Faharra started and realized she had spoke aloud. While she had lain, wrapped in memories, Aaron hadn't moved. It was full dark now, with no moon or stars to break the blackness, but she could still see him on the window ledge, a shadow against the shadow of the night. He swung his leg over the sill, balanced half in and half out of the room.

"Aaron." She grubbed among the things she had to say to him but couldn't hold one long enough to bring it clear. "Come tomorrow," she managed at last.

She felt his eyes on her; studying, weighing, knowing, she was sure, what she wanted to say. It was, after all, the only thing unsaid between them.

"All right." A long pause, as though he were examining his words. "Tomorrow." Then he was gone.

Faharra drank the last dregs of wine in the goblet and sighed. If he returned tomorrow then maybe, just maybe, he was ready to admit to the pain that made his choices for him.

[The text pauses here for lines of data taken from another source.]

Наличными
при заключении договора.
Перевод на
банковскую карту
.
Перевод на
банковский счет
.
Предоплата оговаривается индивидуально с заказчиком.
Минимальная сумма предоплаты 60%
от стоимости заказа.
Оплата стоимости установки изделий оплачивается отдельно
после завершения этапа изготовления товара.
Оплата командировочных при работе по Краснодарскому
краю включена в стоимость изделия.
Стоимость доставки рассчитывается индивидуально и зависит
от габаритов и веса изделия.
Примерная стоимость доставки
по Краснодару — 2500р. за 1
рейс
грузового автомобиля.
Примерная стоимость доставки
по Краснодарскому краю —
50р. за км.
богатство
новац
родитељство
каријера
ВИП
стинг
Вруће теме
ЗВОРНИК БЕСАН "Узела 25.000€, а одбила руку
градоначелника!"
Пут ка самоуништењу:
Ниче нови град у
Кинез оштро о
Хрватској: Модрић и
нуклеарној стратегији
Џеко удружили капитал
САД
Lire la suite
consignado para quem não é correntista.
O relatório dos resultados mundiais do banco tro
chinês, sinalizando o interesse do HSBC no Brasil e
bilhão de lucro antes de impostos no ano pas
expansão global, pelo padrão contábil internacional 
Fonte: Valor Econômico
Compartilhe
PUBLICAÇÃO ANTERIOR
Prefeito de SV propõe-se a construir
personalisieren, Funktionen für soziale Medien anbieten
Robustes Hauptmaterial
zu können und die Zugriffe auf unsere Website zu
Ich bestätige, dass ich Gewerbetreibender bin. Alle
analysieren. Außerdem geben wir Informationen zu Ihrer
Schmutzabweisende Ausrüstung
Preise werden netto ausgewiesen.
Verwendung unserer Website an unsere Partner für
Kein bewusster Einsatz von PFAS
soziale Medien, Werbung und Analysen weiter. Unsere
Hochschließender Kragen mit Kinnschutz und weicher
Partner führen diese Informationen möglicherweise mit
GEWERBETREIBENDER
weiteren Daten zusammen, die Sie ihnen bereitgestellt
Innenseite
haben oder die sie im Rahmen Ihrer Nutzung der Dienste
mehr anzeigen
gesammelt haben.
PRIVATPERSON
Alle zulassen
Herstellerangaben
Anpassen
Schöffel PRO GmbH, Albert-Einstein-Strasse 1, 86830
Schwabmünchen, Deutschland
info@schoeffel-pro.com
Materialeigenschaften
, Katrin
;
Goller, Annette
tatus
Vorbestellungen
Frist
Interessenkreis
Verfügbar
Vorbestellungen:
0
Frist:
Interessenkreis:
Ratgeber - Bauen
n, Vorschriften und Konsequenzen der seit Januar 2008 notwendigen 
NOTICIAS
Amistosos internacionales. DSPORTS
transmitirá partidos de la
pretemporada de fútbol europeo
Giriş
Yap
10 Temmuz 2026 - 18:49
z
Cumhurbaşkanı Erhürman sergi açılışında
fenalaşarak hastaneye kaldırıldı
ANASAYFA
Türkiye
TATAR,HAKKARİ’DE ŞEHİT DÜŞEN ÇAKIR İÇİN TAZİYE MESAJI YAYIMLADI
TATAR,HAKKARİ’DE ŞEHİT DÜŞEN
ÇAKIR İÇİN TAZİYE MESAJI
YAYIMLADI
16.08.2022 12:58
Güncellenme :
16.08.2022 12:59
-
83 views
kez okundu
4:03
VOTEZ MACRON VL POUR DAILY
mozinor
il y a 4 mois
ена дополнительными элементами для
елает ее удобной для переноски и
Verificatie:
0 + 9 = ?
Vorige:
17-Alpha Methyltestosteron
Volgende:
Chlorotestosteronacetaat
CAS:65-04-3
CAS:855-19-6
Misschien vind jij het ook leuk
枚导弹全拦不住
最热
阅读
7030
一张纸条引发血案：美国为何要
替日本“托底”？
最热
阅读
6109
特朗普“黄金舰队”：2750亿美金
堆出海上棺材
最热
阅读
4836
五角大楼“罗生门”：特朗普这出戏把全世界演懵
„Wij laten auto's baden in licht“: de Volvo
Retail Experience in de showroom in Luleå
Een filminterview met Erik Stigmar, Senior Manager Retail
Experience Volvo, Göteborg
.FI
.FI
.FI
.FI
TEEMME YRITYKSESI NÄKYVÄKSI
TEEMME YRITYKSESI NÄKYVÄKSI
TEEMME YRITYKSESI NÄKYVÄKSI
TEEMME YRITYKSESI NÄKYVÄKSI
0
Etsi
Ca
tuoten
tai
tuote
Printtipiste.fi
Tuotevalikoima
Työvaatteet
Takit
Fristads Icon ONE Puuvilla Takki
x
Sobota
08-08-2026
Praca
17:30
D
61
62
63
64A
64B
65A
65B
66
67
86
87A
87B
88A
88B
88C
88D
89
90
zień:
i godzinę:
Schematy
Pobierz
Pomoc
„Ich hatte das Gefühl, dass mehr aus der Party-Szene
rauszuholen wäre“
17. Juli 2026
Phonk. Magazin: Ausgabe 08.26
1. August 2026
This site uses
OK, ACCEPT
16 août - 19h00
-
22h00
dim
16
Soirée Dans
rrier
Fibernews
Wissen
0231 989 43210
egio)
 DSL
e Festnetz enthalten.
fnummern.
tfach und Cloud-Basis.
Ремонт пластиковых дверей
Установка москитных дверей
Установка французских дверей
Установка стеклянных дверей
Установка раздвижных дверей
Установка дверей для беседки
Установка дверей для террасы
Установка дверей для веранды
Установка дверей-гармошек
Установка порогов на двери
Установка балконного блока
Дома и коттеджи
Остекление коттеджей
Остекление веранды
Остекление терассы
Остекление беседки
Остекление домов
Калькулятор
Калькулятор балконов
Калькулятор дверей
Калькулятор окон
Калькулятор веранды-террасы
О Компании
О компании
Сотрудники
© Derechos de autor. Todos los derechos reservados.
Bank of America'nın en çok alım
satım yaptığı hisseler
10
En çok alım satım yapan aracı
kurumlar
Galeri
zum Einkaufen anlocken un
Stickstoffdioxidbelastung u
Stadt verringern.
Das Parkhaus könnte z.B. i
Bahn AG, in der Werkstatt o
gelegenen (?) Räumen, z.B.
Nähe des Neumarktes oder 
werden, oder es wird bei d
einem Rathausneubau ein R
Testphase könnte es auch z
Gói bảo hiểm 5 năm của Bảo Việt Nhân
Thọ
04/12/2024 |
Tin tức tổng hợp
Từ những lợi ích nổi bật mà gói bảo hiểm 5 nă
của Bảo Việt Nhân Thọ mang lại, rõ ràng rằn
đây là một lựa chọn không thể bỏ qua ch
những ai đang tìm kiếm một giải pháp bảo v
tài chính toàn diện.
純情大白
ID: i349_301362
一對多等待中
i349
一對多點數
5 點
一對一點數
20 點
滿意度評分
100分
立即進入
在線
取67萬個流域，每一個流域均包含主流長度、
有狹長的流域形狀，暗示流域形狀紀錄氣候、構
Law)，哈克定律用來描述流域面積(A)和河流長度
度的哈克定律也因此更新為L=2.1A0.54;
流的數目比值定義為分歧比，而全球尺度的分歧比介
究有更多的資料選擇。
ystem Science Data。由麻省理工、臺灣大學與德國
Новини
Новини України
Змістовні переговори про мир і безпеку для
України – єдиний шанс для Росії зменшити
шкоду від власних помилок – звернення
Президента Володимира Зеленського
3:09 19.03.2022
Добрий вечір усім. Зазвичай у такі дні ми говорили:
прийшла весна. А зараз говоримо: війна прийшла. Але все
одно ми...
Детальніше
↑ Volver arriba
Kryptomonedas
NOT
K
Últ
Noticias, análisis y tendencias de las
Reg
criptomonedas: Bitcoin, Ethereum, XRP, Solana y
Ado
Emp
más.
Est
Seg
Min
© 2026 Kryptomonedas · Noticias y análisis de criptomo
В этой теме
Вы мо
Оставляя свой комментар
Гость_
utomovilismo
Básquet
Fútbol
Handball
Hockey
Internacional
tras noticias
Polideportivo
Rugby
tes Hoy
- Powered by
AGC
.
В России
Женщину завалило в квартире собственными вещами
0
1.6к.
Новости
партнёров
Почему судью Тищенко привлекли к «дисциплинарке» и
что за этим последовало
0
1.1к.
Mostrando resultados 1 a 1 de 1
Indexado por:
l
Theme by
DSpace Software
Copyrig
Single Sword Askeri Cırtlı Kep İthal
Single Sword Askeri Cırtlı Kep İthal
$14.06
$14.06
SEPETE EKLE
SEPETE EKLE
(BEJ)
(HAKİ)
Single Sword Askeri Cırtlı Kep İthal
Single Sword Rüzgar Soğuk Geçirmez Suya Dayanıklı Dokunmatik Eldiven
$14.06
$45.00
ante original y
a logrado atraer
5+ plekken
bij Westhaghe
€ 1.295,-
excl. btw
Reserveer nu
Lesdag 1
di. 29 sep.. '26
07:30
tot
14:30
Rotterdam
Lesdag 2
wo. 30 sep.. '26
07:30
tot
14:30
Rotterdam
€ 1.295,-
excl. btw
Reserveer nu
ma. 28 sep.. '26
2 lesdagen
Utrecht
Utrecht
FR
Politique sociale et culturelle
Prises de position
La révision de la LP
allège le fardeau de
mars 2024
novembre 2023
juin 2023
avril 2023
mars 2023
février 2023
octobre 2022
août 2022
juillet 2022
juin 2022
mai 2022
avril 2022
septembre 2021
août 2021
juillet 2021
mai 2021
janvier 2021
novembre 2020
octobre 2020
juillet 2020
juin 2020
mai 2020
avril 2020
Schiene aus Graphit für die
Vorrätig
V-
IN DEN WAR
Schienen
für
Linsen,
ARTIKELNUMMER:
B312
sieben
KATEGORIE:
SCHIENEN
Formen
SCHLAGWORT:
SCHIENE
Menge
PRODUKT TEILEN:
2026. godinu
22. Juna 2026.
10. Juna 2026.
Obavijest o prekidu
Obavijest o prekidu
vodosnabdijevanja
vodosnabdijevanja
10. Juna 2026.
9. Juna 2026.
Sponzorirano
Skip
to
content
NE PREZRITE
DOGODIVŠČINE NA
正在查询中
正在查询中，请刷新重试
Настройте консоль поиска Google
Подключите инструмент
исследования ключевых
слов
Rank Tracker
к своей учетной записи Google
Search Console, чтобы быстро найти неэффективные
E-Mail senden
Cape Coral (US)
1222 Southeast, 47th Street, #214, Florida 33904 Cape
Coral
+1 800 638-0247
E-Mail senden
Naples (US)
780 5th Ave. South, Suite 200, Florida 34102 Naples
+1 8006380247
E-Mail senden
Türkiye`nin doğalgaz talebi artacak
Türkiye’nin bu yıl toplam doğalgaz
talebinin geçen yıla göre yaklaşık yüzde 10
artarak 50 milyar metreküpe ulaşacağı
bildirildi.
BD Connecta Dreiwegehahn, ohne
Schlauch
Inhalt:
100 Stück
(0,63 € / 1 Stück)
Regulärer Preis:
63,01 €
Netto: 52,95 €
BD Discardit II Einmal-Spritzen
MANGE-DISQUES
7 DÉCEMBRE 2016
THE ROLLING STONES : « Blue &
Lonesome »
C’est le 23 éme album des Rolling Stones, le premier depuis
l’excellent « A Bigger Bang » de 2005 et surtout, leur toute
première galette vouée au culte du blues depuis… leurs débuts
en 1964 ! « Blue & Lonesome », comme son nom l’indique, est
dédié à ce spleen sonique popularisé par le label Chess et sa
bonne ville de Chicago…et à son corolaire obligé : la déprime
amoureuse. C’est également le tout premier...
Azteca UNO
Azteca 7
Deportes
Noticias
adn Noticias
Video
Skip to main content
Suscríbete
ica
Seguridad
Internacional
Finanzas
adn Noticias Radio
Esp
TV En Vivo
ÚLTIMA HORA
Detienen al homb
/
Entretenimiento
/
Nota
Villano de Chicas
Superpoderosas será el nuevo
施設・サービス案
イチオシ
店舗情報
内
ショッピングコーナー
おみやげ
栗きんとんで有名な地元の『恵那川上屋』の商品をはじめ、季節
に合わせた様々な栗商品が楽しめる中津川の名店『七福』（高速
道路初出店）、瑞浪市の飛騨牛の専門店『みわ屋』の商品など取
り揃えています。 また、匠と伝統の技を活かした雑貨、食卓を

And maybe, just maybe, she would have time to cut this last gem, her greatest work, before she died.

Aaron moved across the rooftops of Ischia, almost happy although he wasn't sure why. He leapt lightly from a marble corner, clung for an instant around the scaled neck of a gargoyle, and dropped to a balcony railing ten feet below. His soft leather shoes whispered along the ornate iron, then he launched himself across an alley to land cat-quiet on the flat root of the building one story down. He paused, checked that he remained unobserved, sped across the width of the roof, and swarmed up the intricate carvings on the adjoining building until he was once again three stories above the street.